Un projet artistique peut se définir grâce à sa capacité à répondre par des solutions techniques aux urgences des choix tant esthétiques qu’éthiques de l’artiste. Alin Avila en fait la démonstration en publiant la monographie de Michel Houssin abondamment illustrée et scandée par la sérialisation de ces choix développée dans son journal.
Son titre « Dessiner le fil avant les hirondelles » nous place immédiatement sur le motif où il aime se rendre, dans sa Bretagne natale comme dans sa Provence d’élection. Les photos d’Hannelore Stessel en couverture apportent à cet in situ le contrepoint pratique en nous désignant l’atelier comme lieu de rencontre du corps du modèle et de celui de l’artiste.
Michel Houssin travaille le plus souvent en séries qui co-existent dans le temps. Comme pour justifier ou excuser l’intelligence sensible de son trait, il revendique toujours de complexes protocoles, généralement liés à des challenges autour du grand nombre de pièces à produire ou à des laps temporels nécessaires à cette production. A lui de déjouer dans son patient et quotidien travail de dessin ces contraintes en en repoussant les limites expressives : « Difficile de dessiner des yeux bleus avec un crayon gris ».
La méticulosité des processus contribue à tenir le tout en permettant l’élaboration des œuvres les plus complexes. Les « Foules » sont ainsi toujours dessinées de gauche à droite et de haut en bas. Il sait que tout choix technique entraîne secondairement des conséquences stylistiques. Ainsi la traque photographique des faces aperçues dans les lieux de foule permet de produire la théorie des visages qui se pressent sur le papier. Chacun trouve sa juste place , son attitude la plus cohérente, son expression la plus apte à lui ménager l’espace propre de son épiphanie.

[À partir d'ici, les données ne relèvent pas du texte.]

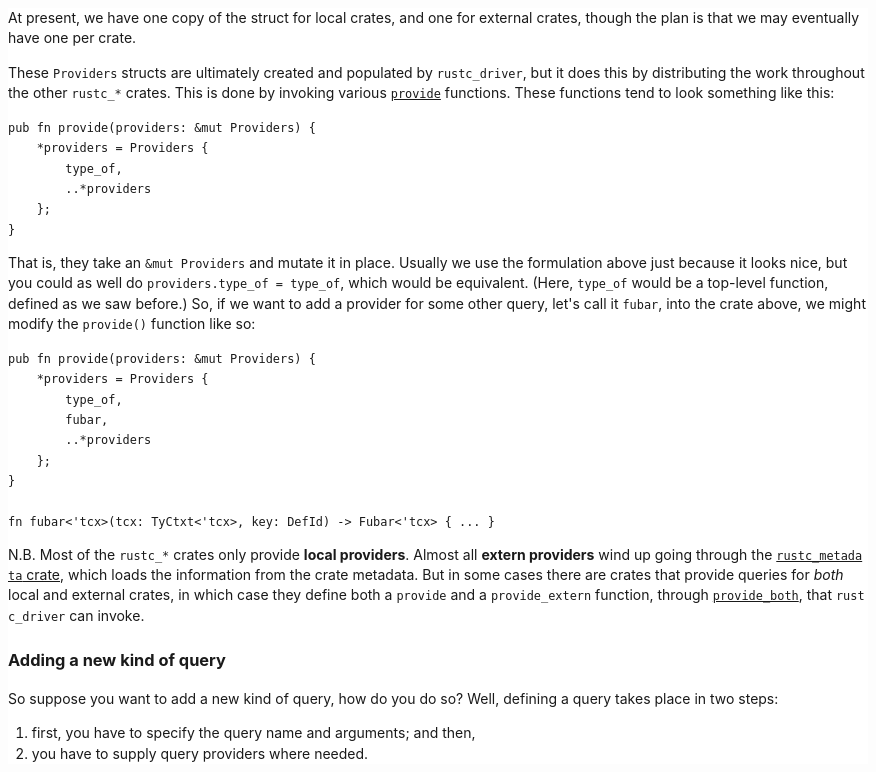   At present, we have one copy of the struct for local crates, and one
  for external crates, though the plan is that we may eventually have
  one per crate.

  These `Providers` structs are ultimately created and populated by
  `rustc_driver`, but it does this by distributing the work
  throughout the other `rustc_*` crates. This is done by invoking
  various [`provide`][provide_fn] functions. These functions tend to look
  something like this:

  [provide_fn]: https://doc.rust-lang.org/nightly/nightly-rustc/rustc_middle/hir/fn.provide.html

  ```rust,ignore
  pub fn provide(providers: &mut Providers) {
      *providers = Providers {
          type_of,
          ..*providers
      };
  }
  ```

  That is, they take an `&mut Providers` and mutate it in place. Usually
  we use the formulation above just because it looks nice, but you could
  as well do `providers.type_of = type_of`, which would be equivalent.
  (Here, `type_of` would be a top-level function, defined as we saw
  before.) So, if we want to add a provider for some other query,
  let's call it `fubar`, into the crate above, we might modify the `provide()`
  function like so:

  ```rust,ignore
  pub fn provide(providers: &mut Providers) {
      *providers = Providers {
          type_of,
          fubar,
          ..*providers
      };
  }

  fn fubar<'tcx>(tcx: TyCtxt<'tcx>, key: DefId) -> Fubar<'tcx> { ... }
  ```

  N.B. Most of the `rustc_*` crates only provide **local
  providers**. Almost all **extern providers** wind up going through the
  [`rustc_metadata` crate][rustc_metadata], which loads the information
  from the crate metadata. But in some cases there are crates that
  provide queries for *both* local and external crates, in which case
  they define both a `provide` and a `provide_extern` function, through
  [`provide_both`][ext_provide_both], that `rustc_driver` can invoke.

  [rustc_metadata]: https://doc.rust-lang.org/nightly/nightly-rustc/rustc_metadata/index.html
  [ext_provide_both]: https://doc.rust-lang.org/nightly/nightly-rustc/rustc_codegen_llvm/attributes/fn.provide_both.html

### Adding a new kind of query

  So suppose you want to add a new kind of query, how do you do so?
  Well, defining a query takes place in two steps:

  1. first, you have to specify the query name and arguments; and then,
  2. you have to supply query providers where needed.


  [def-id]: appendix/glossary.md#def-id
  [hl]: compiler-src.html
  [providers_struct]: https://doc.rust-lang.org/nightly/nightly-rustc/rustc_middle/ty/query/struct.Providers.html
  [query-mod]: https://doc.rust-lang.org/nightly/nightly-rustc/rustc_middle/query/index.html
  [Key]: https://doc.rust-lang.org/nightly/nightly-rustc/rustc_middle/ty/query/keys/trait.Key.html
  [incrcomp]: queries/incremental-compilation-in-detail.html#query-modifiers
  [QueryConfig]: https://doc.rust-lang.org/nightly/nightly-rustc/rustc_middle/ty/query/trait.QueryConfig.html
  [QueryDescription]: https://doc.rust-lang.org/nightly/nightly-rustc/rustc_query_system/query/config/trait.QueryDescription.html
  [query-model]: queries/incremental-compilation-in-detail.md
  [DAG]: https://en.wikipedia.org/wiki/Directed_acyclic_graph
  [dep_graph]: https://doc.rust-lang.org/nightly/nightly-rustc/rustc_middle/dep_graph/index.html
  [^salsa]: I have long wanted to rename it to the Salsa algorithm, but it never caught on. -@nikomatsakis
  [edge]: https://en.wikipedia.org/wiki/Glossary_of_graph_theory_terms#edge
  [initial-design]: https://github.com/nikomatsakis/rustc-on-demand-incremental-design-doc/blob/master/0000-rustc-on-demand-and-incremental.md
  [mod]: ../query.html#adding-a-new-kind-of-query
  [query-model]: ./query-evaluation-model-in-detail.html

Dans la richesse chatoyante de cette foultitude humaine prise dans la joyeuse grisaille des traits on imagine cette cohabitation pacifique se mettant en place dans une réelle empathie , l’artiste nous le confie : « en dessinant mes inconnus, je me surprends à mimer les expressions de leurs visages pour les aider à naître sur le papier ».
A côté de cette grande œuvre collective des « Passants » et des « Foules », la même structure de complexité du vivant nourrit les « Dessins du dimanche » ou les « Broderezh » qui font proliférer les cellules végétales. La mine de plomb sature le plan du papier et nous sommes invités à y pénétrer pour trouver notre chemin dans l’empathie de la nature. L’individu qui subsiste est celui des « Grosses têtes », des « Fiches » accompagnées des numéros d’immatriculation et des corps féminins « Nues » s’appuyant sur le blanc du support .
Les choix esthétiques de mise en page , le fond gris qui détache justement ce blanc des dessins, les agrandissements qui nous conduisent au cœur du geste tracé rendent un hommage sensible à cette œuvre essentielle dont les exigences de restitution d’un espace dédié à l’être humain passe par une hiérarchisation des présences et des affects, une empathie dessinée off limites à ces formes multiples du vivant.